## [Task to complete]
Write out the passage from the article on the Swedish journalists charged in Ethiopia between "A government spokesman" and "use of weapons.", inclusive.

··· Text provided

Ethiopia charged two Swedish freelance journalists with terrorism, at a court in Addis Ababa on 6 September. Reporter Martin Schibbye and photographer Johan Persson had been held in jail since they were arrested on 1 July after illegally entering Ogaden, a southeastern region of Ethiopia populated mainly by ethnic Somalis and now ravaged by famine.

The journalists were investigating human rights violations in the region and were in the company of rebels from the separatist Ogaden National Liberation Front (ONLF), a militia group fighting for the independence of Ogaden since 1984. A gun battle between the rebels and Ethiopian troops resulted in 15 deaths, with both journalists receiving gunshot wounds.

A government spokesman said that in addition to terrorist activities, Schibbye and Persson were accused of "supporting terrorists and providing them with professional aid" and "entering a sovereign country without a valid visa or legal authorisation."

Under Ethiopian law, the maximum sentence for commissioning or planning terrorist activities is life in prison. During the hearing, the public prosecutor screened video footage allegedly showing ONLF rebels instructing the Swedish journalists in the use of weapons.

······
··· Dataset excerpts

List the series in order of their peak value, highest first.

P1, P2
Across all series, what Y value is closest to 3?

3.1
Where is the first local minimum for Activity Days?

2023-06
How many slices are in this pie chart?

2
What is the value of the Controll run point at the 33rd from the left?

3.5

······
··· Dataset excerpts

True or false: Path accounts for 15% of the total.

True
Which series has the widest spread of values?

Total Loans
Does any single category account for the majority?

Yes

······
··· Dataset excerpts

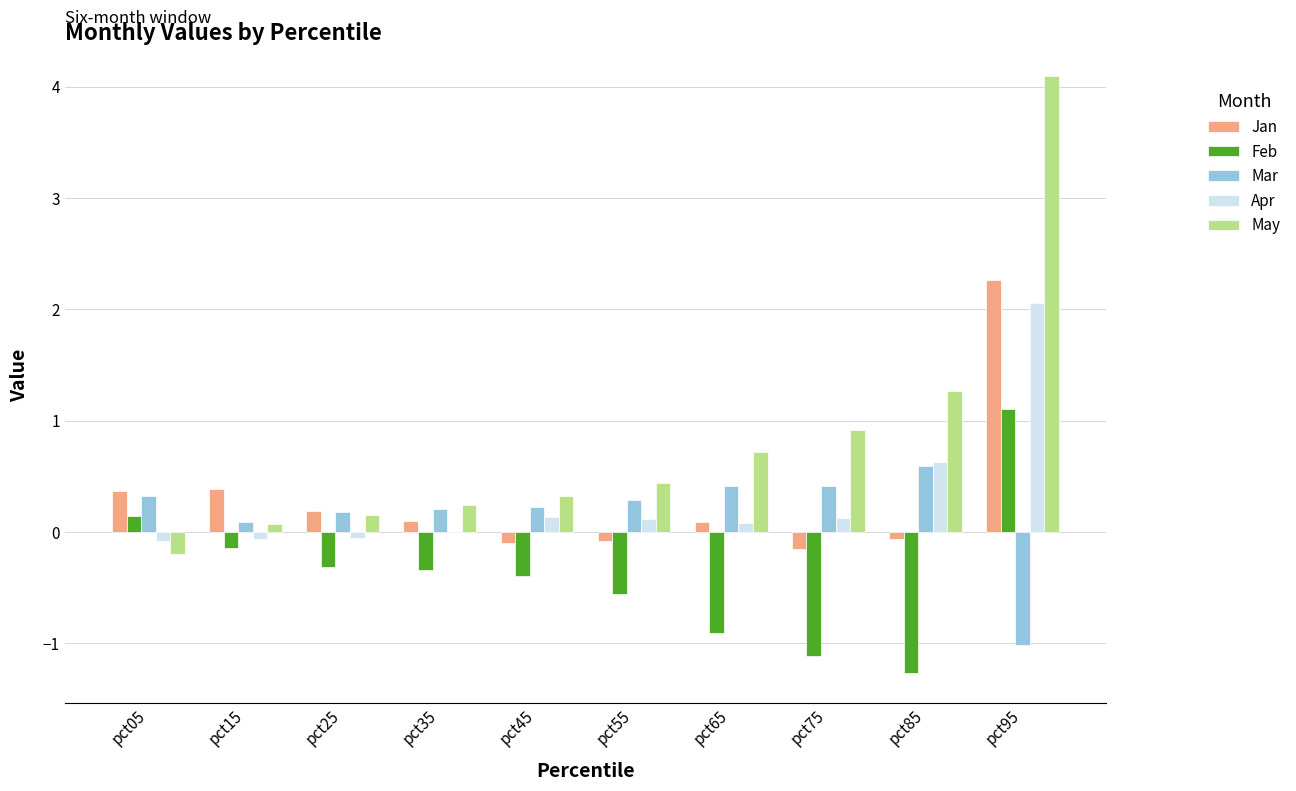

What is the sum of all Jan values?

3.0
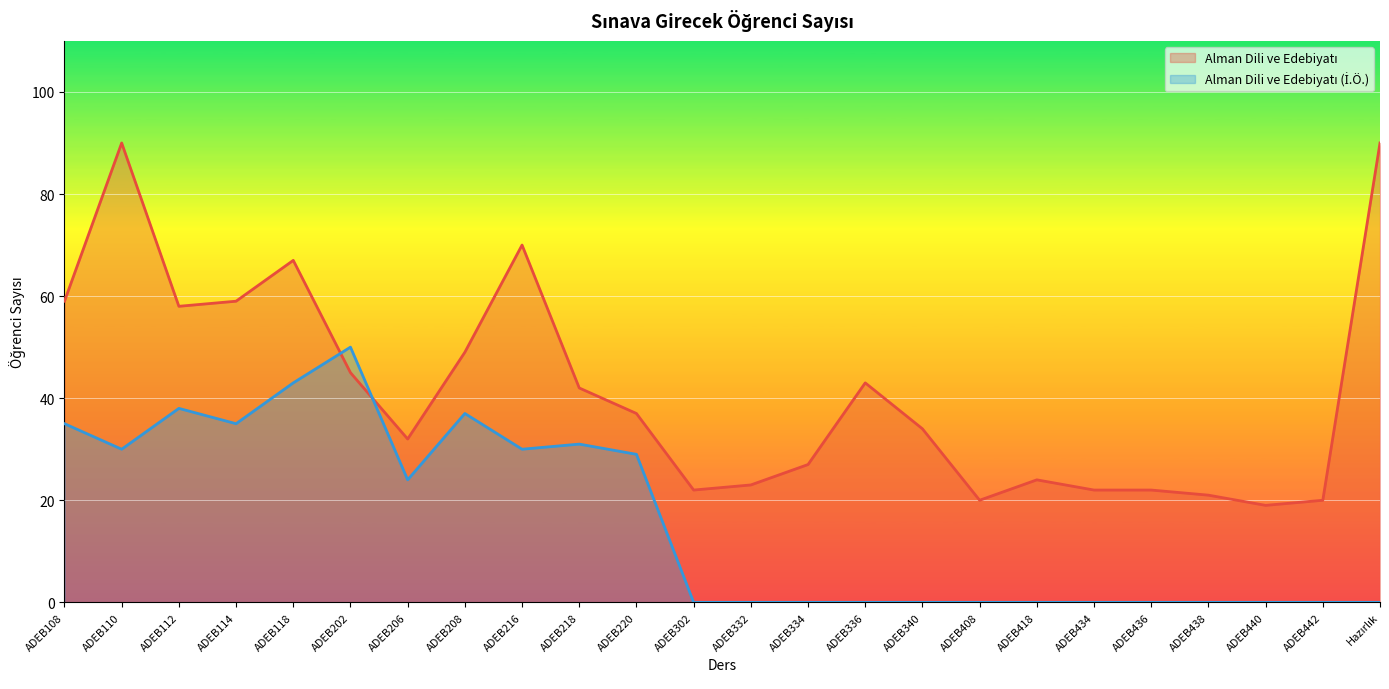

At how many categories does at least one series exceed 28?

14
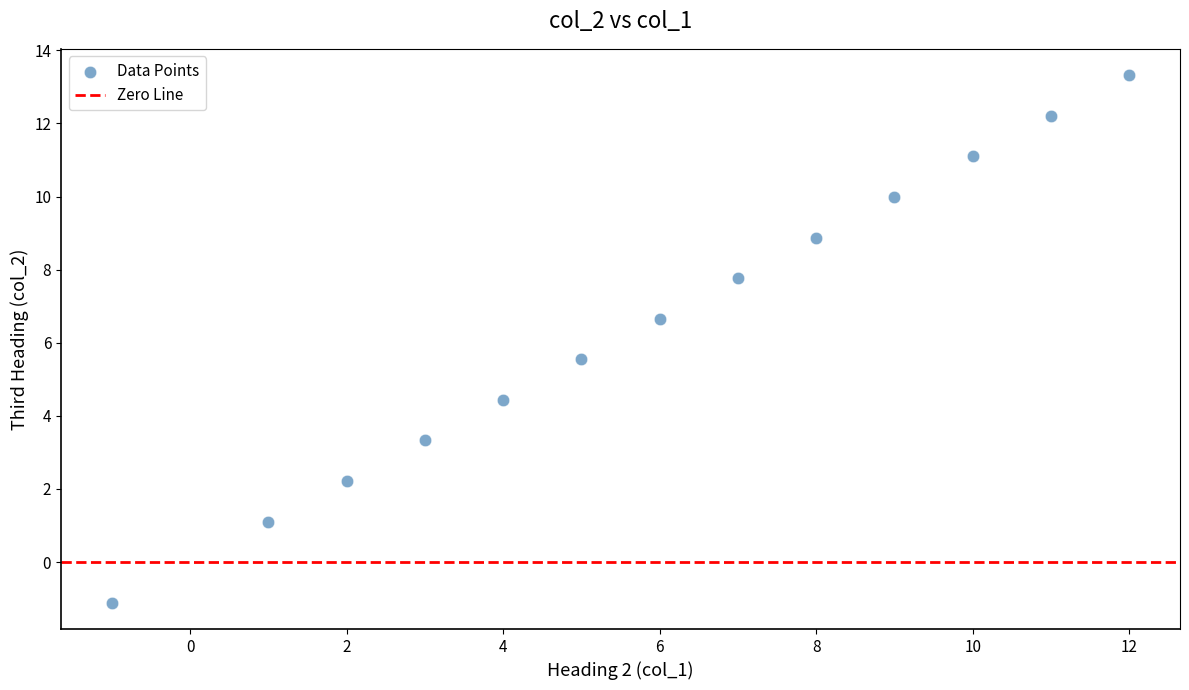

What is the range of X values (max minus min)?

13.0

······

## [Answer]
A government spokesman said that in addition to terrorist activities, Schibbye and Persson were accused of "supporting terrorists and providing them with professional aid" and "entering a sovereign country without a valid visa or legal authorisation."

Under Ethiopian law, the maximum sentence for commissioning or planning terrorist activities is life in prison. During the hearing, the public prosecutor screened video footage allegedly showing ONLF rebels instructing the Swedish journalists in the use of weapons.